Harga batu bara menunjukkan tren positif, naik menjadi US$107,8 per ton pada Kamis, 4 Juni 2025. Kenaikan ini didorong oleh sentimen positif dari konferensi batu bara kokas di Singapura, yang menyoroti peningkatan permintaan dari dua raksasa industri baja dunia, China dan India.
Kedua negara tersebut mengalami pertumbuhan pesat di sektor baja, yang meningkatkan kebutuhan akan batu bara kokas. India bahkan disebut mengalami "cerita besar soal batu bara kokas" karena pembangunan banyak tanur tiup untuk memproduksi baja berkualitas tinggi. Proyeksi menunjukkan bahwa produksi baja global yang terus meningkat akan membutuhkan lebih dari 100 juta metrik ton kapasitas batu bara kokas keras baru per tahun hingga 2050.
Namun, pasokan batu bara kokas global menghadapi tantangan. Ekspor dari Australia dan Amerika Serikat diperkirakan melambat pada tahun 2025, memicu India untuk mencari diversifikasi sumber pasokan guna mendukung ekspansi industri mereka. Meskipun Mongolia sempat menjajaki kemungkinan menjadi pemasok ke India, kendala logistik yang signifikan membuat opsi ini tidak layak.

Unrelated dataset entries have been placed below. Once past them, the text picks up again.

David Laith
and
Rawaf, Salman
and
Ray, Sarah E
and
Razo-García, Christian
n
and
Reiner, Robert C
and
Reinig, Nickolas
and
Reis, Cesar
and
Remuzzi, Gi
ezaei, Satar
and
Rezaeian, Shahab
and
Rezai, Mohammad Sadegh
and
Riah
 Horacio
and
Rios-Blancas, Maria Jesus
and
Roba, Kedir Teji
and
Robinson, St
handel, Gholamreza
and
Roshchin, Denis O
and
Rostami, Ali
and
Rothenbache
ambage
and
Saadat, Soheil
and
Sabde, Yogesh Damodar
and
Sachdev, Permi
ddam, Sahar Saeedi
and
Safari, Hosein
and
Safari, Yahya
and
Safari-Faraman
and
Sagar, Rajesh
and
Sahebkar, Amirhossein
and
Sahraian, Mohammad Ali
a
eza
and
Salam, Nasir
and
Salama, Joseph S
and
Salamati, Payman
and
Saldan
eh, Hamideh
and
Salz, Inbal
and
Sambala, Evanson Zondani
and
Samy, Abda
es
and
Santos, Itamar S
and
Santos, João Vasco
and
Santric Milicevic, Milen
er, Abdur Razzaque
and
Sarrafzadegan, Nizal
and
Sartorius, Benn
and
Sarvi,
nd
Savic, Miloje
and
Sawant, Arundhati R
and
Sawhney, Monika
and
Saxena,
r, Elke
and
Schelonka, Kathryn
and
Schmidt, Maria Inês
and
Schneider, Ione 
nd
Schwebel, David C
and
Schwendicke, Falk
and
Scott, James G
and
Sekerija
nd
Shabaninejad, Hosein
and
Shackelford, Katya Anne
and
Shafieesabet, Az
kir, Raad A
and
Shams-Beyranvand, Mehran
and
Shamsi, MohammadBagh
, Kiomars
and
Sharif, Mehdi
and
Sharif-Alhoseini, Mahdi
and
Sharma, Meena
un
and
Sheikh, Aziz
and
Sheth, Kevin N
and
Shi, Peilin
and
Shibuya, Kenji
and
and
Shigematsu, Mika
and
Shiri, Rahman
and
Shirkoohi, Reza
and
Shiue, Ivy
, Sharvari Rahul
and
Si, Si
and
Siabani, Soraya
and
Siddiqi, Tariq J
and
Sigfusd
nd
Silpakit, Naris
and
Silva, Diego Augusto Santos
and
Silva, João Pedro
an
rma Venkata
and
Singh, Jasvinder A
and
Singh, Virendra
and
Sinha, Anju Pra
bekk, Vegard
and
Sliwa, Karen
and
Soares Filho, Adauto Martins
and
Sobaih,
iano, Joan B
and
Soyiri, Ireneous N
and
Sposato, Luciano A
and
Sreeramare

Di sisi lain, Indonesia merilis peta jalan energi 2025-2034 yang menargetkan penambahan kapasitas pembangkit listrik sebesar 60 gigawatt (GW). Sebagian besar diharapkan berasal dari energi terbarukan, namun rencana tersebut juga mencakup penambahan 6 GW dari pembangkit listrik tenaga batu bara. Hal ini memicu kekhawatiran mengenai komitmen Indonesia terhadap transisi energi bersih.
Meskipun pembangunan pembangkit batu bara baru telah dilarang sejak 2022, pengecualian diberikan untuk proyek yang sudah direncanakan dan sektor strategis seperti pengolahan nikel. Ini menunjukkan bahwa batu bara masih memainkan peran penting dalam strategi energi nasional, terutama untuk mendukung industri-industri kunci.
Para ahli menekankan bahwa untuk mencapai target net-zero emisi pada 2050, Indonesia perlu melakukan reformasi kebijakan yang signifikan dan meningkatkan investasi dalam infrastruktur energi terbarukan. Saat ini, energi terbarukan baru menyumbang sekitar 13% dari total bauran energi nasional, jauh dari target 23% pada 2025. Subsidi bahan bakar fosil, regulasi yang kurang mendukung investasi swasta, dan ketergantungan pada batu bara menjadi kendala utama.
Secara keseluruhan, meskipun Indonesia menunjukkan niat untuk beralih ke energi hijau, implementasi rencana tersebut masih menghadapi tantangan besar, terutama dalam mengurangi ketergantungan pada batu bara dan menarik investasi untuk energi terbarukan.